Net Promoter Score
NPS calculator: your score in seconds, and what it actually means
Net Promoter Score (NPS) is the most widely used measure of customer loyalty. It comes from one question: how likely are you to recommend us, from 0 to 10? Respondents split into promoters (9-10), passives (7-8) and detractors (0-6), and your NPS is the share of promoters minus the share of detractors.
Use the calculator to get your score, then read on for how to read it, what counts as a good NPS, and the one thing the number can never tell you.
Calculate your NPS
How NPS is calculated
NPS is not an average. You ignore the passives entirely and subtract the share of detractors from the share of promoters. The result runs from −100 (everyone is a detractor) to +100 (everyone is a promoter).
Example: out of 100 responses, 60 promoters and 10 detractors give an NPS of 60 − 10 = 50.
What is a good NPS score?
Any score above 0 means you have more promoters than detractors. As a rough guide, above 30 is generally considered great, above 50 excellent, and above 70 world-class. Benchmarks vary a lot by industry, so your own trend over time matters more than a single absolute number.
NPS vs CSAT vs CES
NPS measures long-term loyalty: would you recommend us. CSAT measures satisfaction with a specific interaction: how satisfied were you. CES measures effort: how easy was it. They answer different questions, and NPS is the one most tied to growth and word of mouth.

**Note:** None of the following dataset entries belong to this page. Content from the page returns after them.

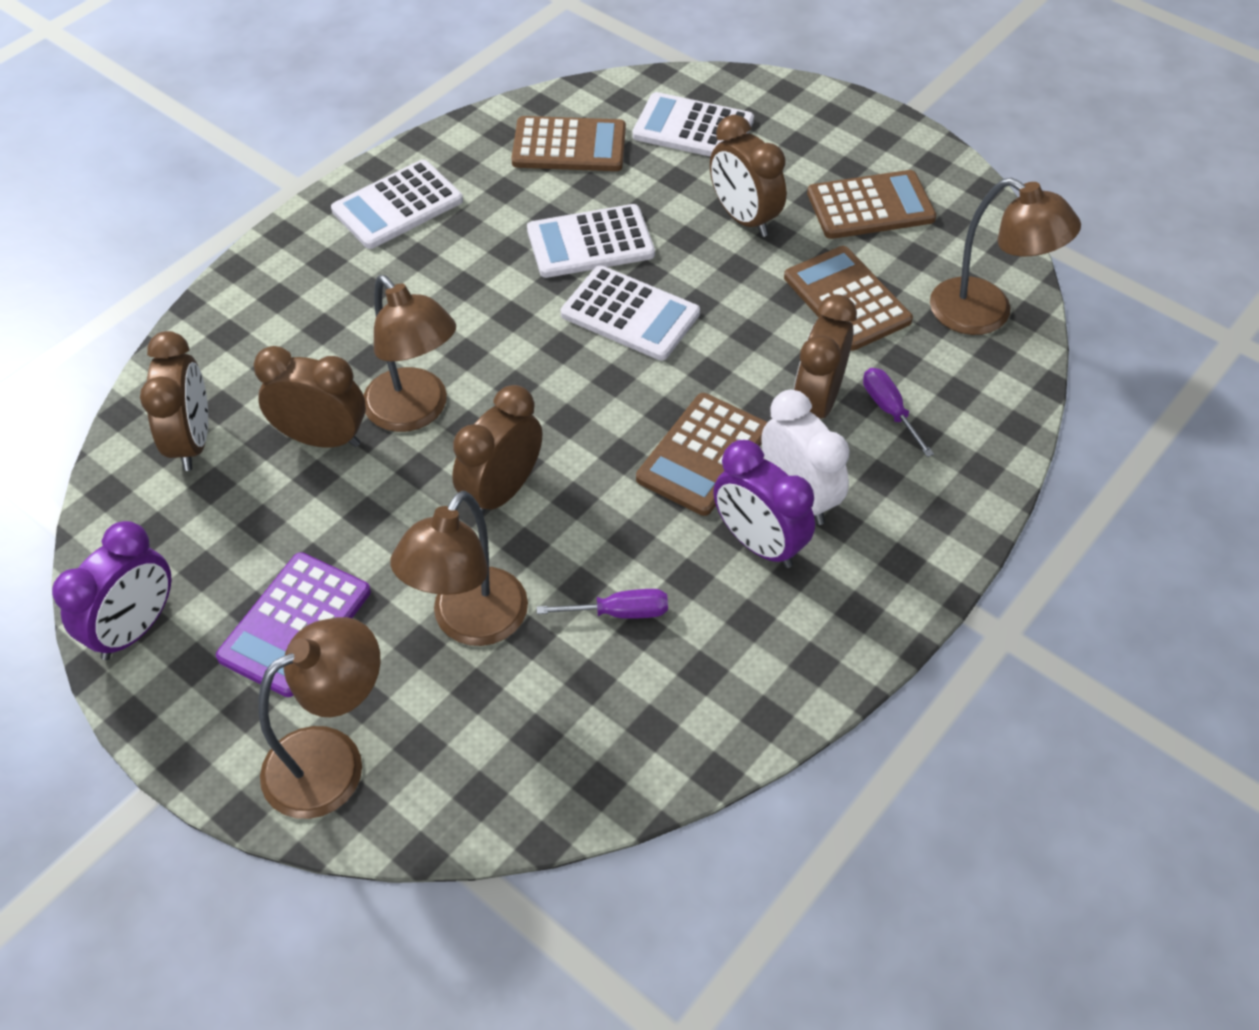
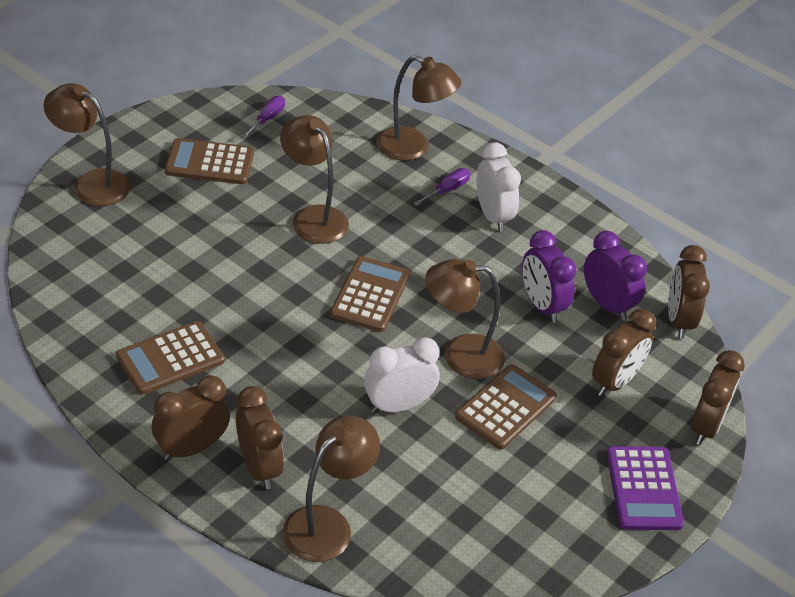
brown lamp: 4 -> 5
white calculator: 4 -> 0
white clock: 1 -> 2

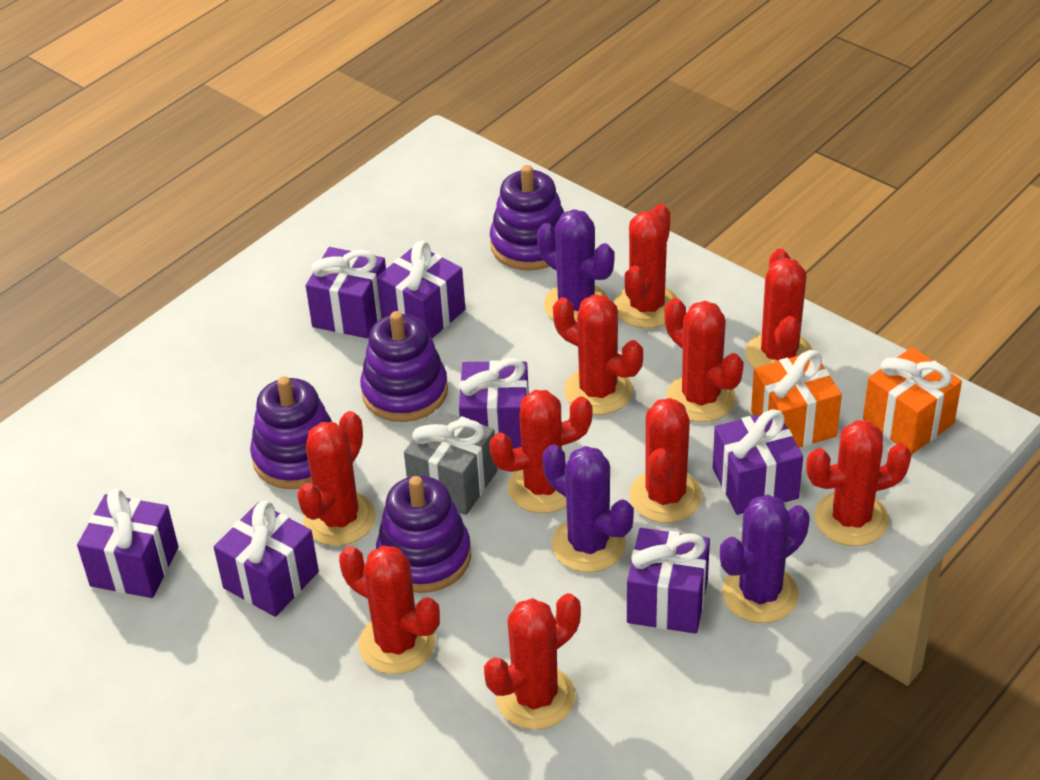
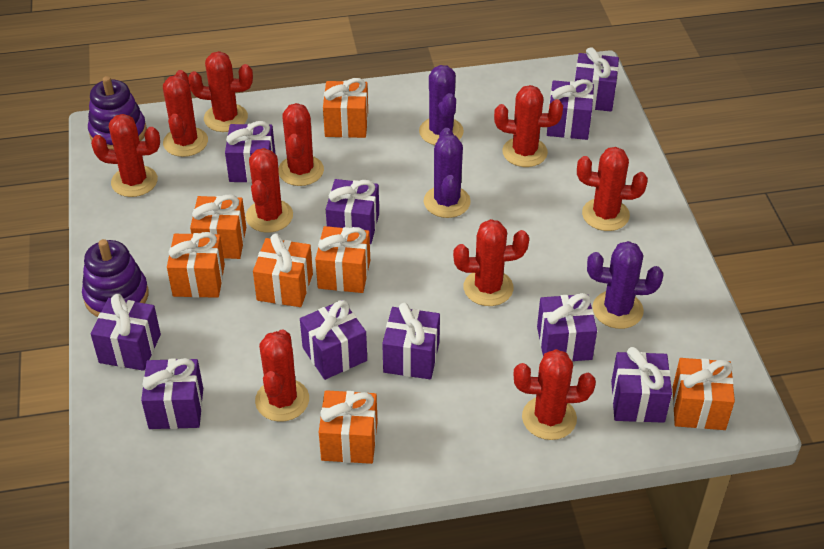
grey gift: 1 -> 0
orange gift: 2 -> 7
purple gift: 7 -> 10
purple stacking toy: 4 -> 2

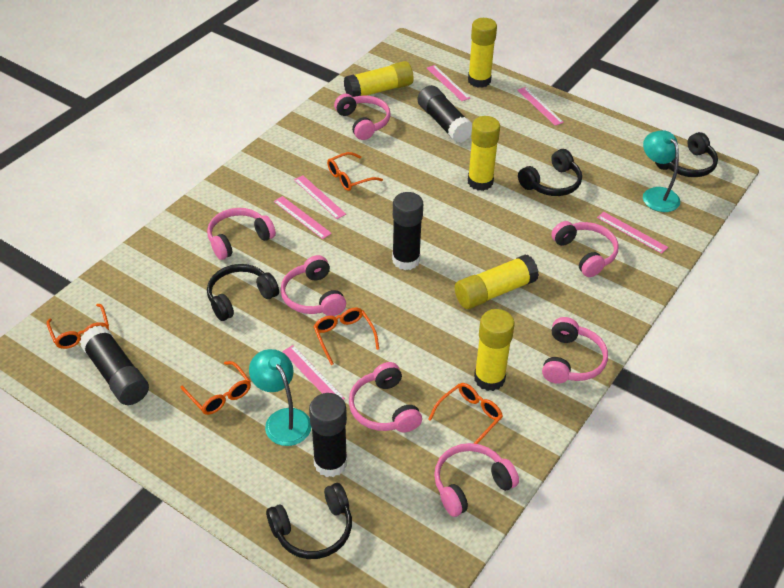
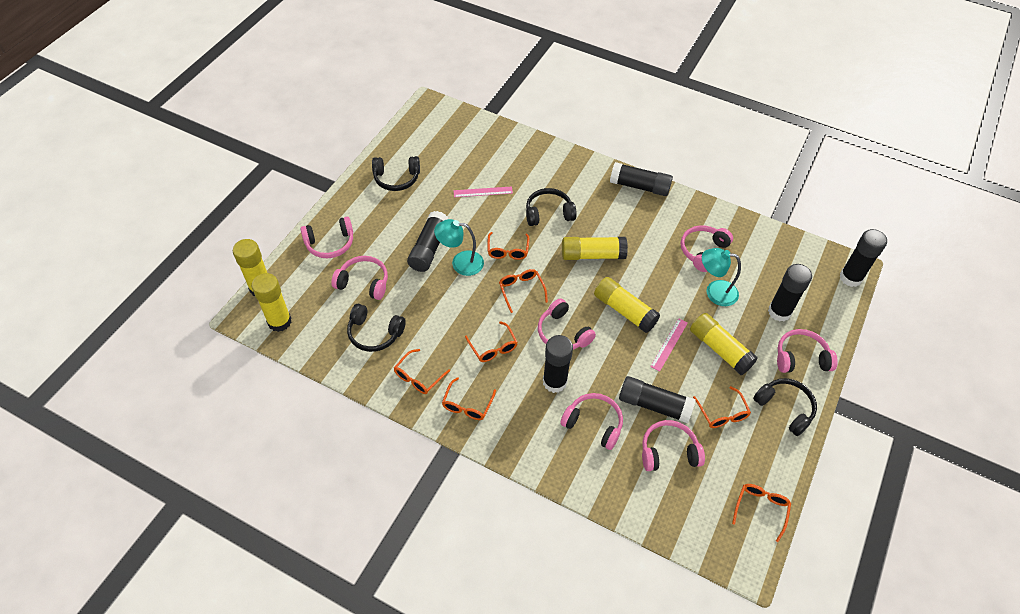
black glue stick: 4 -> 6
orange glasses: 5 -> 7
pink ruler: 6 -> 2

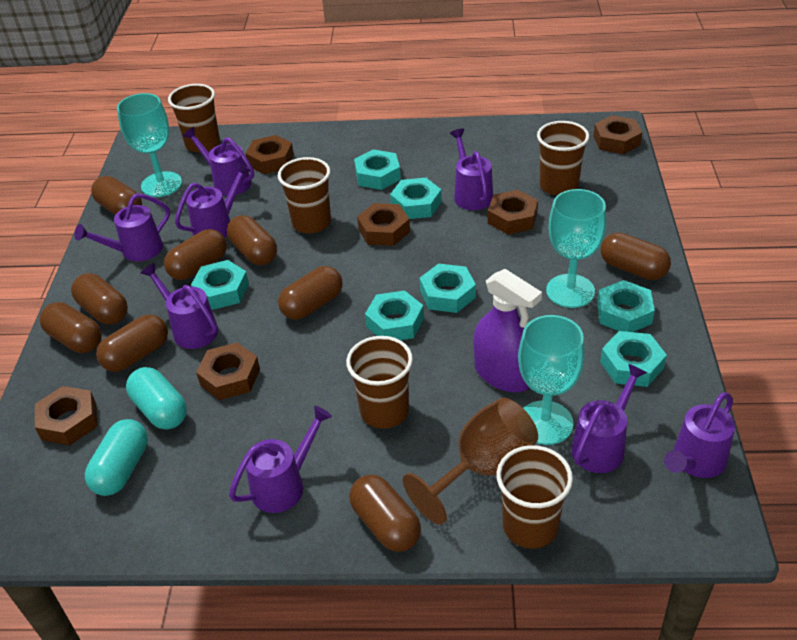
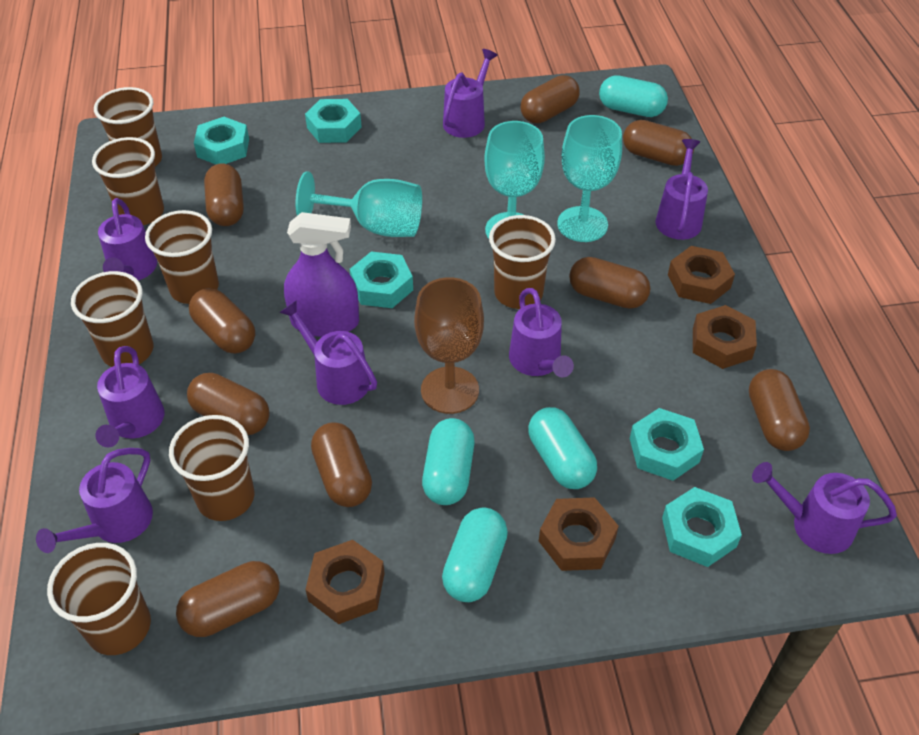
brown cup: 5 -> 7
brown nut: 6 -> 4
turquoise capsule: 2 -> 4
turquoise nut: 7 -> 5

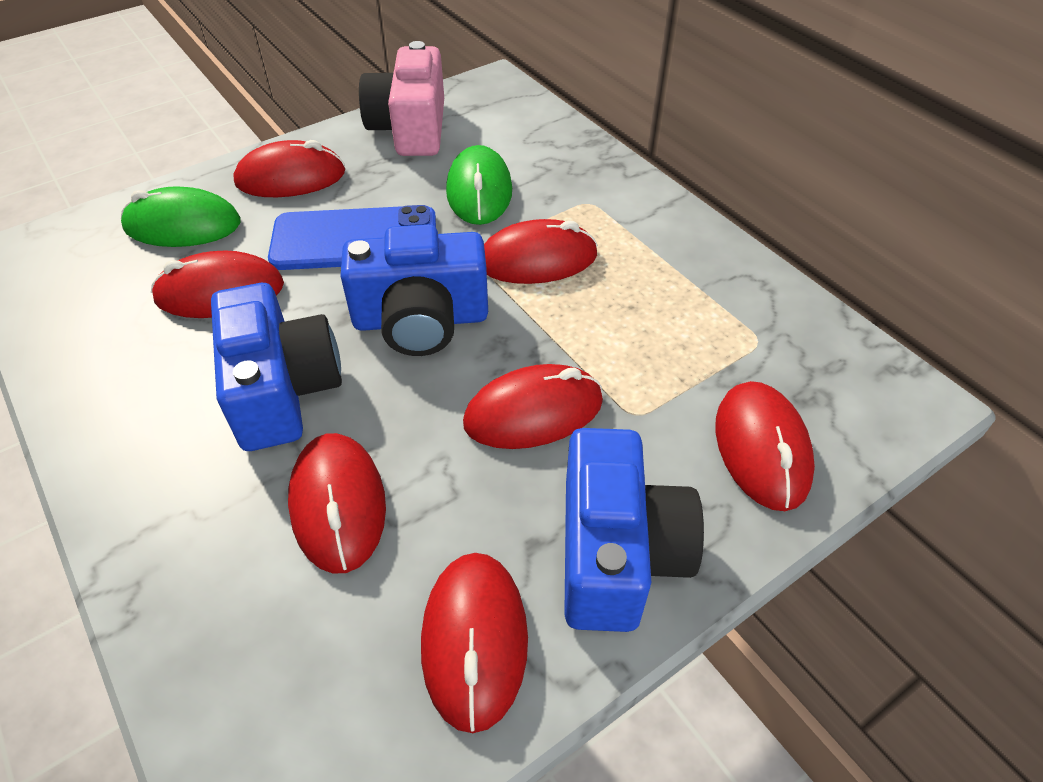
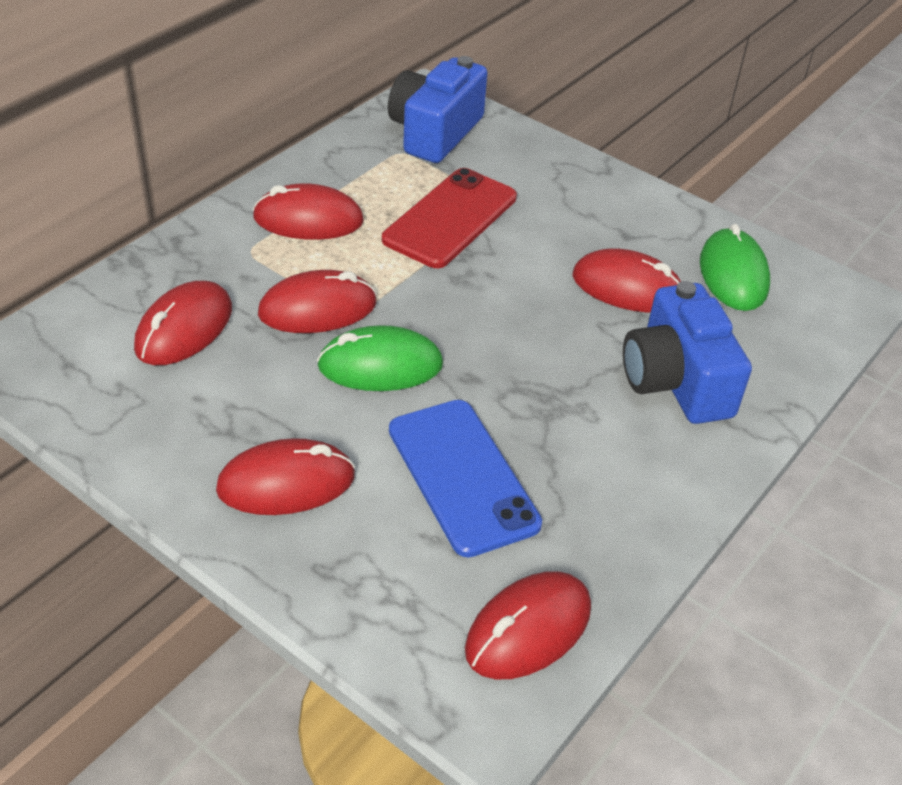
blue camera: 3 -> 2
pink camera: 1 -> 0
red mouse: 7 -> 6
red phone: 0 -> 1

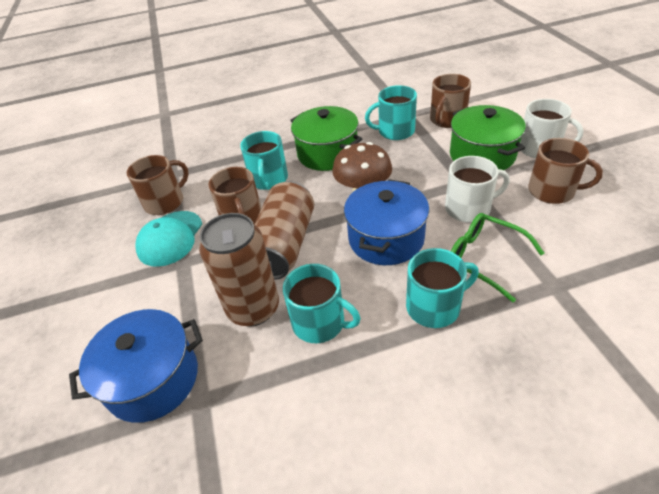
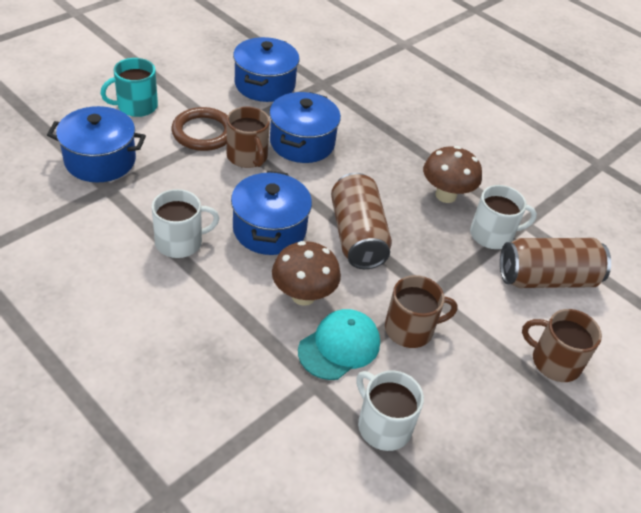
blue pot: 2 -> 4
brown mug: 4 -> 3
brown mushroom: 1 -> 2
brown ring: 0 -> 1
green glasses: 1 -> 0
green pot: 2 -> 0
turquoise mug: 4 -> 1
white mug: 2 -> 3

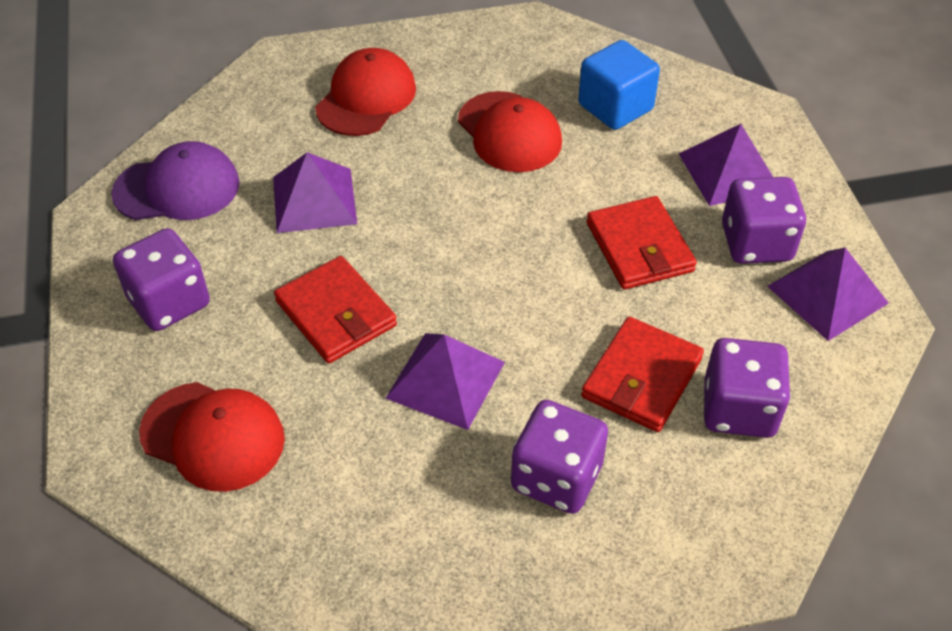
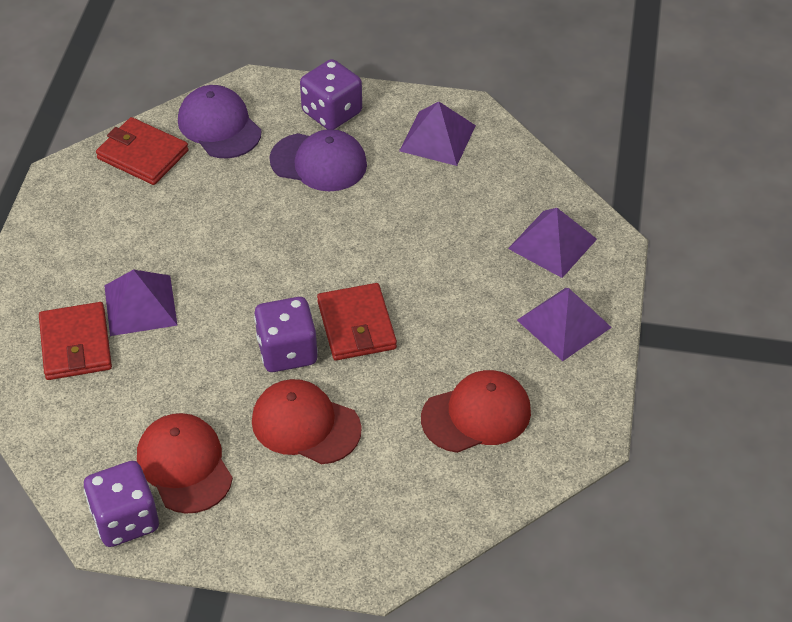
blue cube: 1 -> 0
purple cap: 1 -> 2
purple dice: 4 -> 3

NPS gives you the score. It never gives you the why.
The number tells you that loyalty moved. It does not tell you what happened on the floor to move it: which interaction, which store, which behavior. To improve NPS you have to change what happens in front of the customer, and a survey run days later cannot see that.
Cognifyze measures the interactions themselves. AI evaluates 100% of sales conversations across your network, with consent and no shopper identification, and returns daily coaching per manager. You stop guessing at the why behind the score.
See what's behind your score
NPS FAQ
What does NPS stand for?
NPS stands for Net Promoter Score, a measure of customer loyalty based on how likely customers are to recommend you, scored from 0 to 10.
How do you calculate NPS?
Subtract the percentage of detractors (scored 0-6) from the percentage of promoters (scored 9-10). Passives (7-8) are not counted. The result ranges from −100 to +100.
What is a good NPS score?
Above 0 means more promoters than detractors. Above 30 is generally great, above 50 excellent, and above 70 world-class, though benchmarks vary widely by industry.
What is the difference between NPS and CSAT?
NPS measures long-term loyalty (likelihood to recommend); CSAT measures satisfaction with a specific interaction. They answer different questions.
Why does my NPS not improve even when I keep running surveys?
Surveys measure the outcome, not the cause. NPS moves when in-store behavior changes; without visibility into what happens in each interaction, teams end up improving the survey, not the experience.